> [ASSIGNED TASK] Copy out, word for word, the lines from the first line of the rows through the line containing "gcásanna iarratais de mhéideanna éagsúla a", including both.

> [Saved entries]

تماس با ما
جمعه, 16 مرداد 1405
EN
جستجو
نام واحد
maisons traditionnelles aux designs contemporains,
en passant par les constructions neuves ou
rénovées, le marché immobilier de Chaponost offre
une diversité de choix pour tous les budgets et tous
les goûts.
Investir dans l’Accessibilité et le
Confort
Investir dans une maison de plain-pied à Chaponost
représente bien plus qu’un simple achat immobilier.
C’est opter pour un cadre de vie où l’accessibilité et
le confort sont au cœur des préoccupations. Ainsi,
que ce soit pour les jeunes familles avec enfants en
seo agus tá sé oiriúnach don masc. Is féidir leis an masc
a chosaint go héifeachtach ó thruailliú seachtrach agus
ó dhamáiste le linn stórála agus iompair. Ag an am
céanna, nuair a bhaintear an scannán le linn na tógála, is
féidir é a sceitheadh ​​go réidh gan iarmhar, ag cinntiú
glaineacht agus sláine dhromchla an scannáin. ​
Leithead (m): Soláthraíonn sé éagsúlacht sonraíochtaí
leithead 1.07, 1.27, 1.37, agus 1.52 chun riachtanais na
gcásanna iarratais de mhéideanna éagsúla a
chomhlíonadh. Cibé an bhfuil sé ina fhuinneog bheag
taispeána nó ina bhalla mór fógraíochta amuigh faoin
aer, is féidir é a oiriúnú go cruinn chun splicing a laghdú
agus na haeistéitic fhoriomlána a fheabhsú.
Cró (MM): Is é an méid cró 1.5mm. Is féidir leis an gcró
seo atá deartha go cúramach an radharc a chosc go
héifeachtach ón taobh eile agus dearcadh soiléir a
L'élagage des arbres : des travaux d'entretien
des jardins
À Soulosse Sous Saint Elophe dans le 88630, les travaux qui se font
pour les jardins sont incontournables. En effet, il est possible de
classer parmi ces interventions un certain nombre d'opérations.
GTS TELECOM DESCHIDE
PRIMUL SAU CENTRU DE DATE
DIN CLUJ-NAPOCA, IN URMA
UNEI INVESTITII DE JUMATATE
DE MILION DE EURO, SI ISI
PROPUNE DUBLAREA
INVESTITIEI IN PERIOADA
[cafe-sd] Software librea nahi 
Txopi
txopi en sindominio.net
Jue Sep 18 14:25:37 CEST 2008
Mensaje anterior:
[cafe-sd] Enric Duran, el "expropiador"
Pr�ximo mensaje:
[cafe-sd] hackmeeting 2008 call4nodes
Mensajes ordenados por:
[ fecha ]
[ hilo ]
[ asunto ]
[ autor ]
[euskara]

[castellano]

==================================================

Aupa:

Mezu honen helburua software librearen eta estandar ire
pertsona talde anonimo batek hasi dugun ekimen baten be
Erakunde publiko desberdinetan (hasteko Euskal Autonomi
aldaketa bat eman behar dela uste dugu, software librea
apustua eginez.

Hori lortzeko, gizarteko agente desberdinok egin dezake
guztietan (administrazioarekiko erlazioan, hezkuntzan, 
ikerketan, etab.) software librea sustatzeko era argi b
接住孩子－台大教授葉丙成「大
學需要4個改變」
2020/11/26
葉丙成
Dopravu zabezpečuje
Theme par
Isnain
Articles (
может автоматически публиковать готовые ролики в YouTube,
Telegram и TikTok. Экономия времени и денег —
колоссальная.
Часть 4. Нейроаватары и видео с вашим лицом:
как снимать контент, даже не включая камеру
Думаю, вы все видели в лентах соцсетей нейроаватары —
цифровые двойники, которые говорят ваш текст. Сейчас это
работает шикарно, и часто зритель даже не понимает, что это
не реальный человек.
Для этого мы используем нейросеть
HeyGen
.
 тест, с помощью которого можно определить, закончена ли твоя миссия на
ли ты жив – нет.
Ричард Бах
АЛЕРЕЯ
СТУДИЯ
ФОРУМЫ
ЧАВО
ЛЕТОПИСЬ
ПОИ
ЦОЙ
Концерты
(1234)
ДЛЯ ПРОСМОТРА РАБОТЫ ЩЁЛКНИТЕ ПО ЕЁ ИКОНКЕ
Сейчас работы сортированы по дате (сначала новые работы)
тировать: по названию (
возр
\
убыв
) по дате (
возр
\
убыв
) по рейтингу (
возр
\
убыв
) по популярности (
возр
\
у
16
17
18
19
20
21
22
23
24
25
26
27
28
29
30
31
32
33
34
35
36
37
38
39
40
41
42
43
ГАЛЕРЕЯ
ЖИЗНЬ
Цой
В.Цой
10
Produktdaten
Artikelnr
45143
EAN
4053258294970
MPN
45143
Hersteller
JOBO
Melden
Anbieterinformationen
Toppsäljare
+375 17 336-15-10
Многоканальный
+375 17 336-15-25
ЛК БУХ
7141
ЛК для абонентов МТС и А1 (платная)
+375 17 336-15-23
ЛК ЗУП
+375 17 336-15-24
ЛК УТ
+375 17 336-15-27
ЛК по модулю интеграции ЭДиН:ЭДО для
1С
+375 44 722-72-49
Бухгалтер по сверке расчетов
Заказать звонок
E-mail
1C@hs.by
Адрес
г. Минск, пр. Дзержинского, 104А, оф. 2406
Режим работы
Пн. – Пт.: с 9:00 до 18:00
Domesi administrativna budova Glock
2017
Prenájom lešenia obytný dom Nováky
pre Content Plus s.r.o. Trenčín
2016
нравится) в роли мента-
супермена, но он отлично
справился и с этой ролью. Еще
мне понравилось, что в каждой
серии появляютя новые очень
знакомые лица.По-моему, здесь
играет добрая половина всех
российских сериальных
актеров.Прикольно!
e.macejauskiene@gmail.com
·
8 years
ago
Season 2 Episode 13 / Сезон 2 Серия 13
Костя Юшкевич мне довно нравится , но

> [EXERCISE SOLUTION]
تماس با ما
جمعه, 16 مرداد 1405
EN
جستجو
نام واحد
maisons traditionnelles aux designs contemporains,
en passant par les constructions neuves ou
rénovées, le marché immobilier de Chaponost offre
une diversité de choix pour tous les budgets et tous
les goûts.
Investir dans l’Accessibilité et le
Confort
Investir dans une maison de plain-pied à Chaponost
représente bien plus qu’un simple achat immobilier.
C’est opter pour un cadre de vie où l’accessibilité et
le confort sont au cœur des préoccupations. Ainsi,
que ce soit pour les jeunes familles avec enfants en
seo agus tá sé oiriúnach don masc. Is féidir leis an masc
a chosaint go héifeachtach ó thruailliú seachtrach agus
ó dhamáiste le linn stórála agus iompair. Ag an am
céanna, nuair a bhaintear an scannán le linn na tógála, is
féidir é a sceitheadh ​​go réidh gan iarmhar, ag cinntiú
glaineacht agus sláine dhromchla an scannáin. ​
Leithead (m): Soláthraíonn sé éagsúlacht sonraíochtaí
leithead 1.07, 1.27, 1.37, agus 1.52 chun riachtanais na
gcásanna iarratais de mhéideanna éagsúla a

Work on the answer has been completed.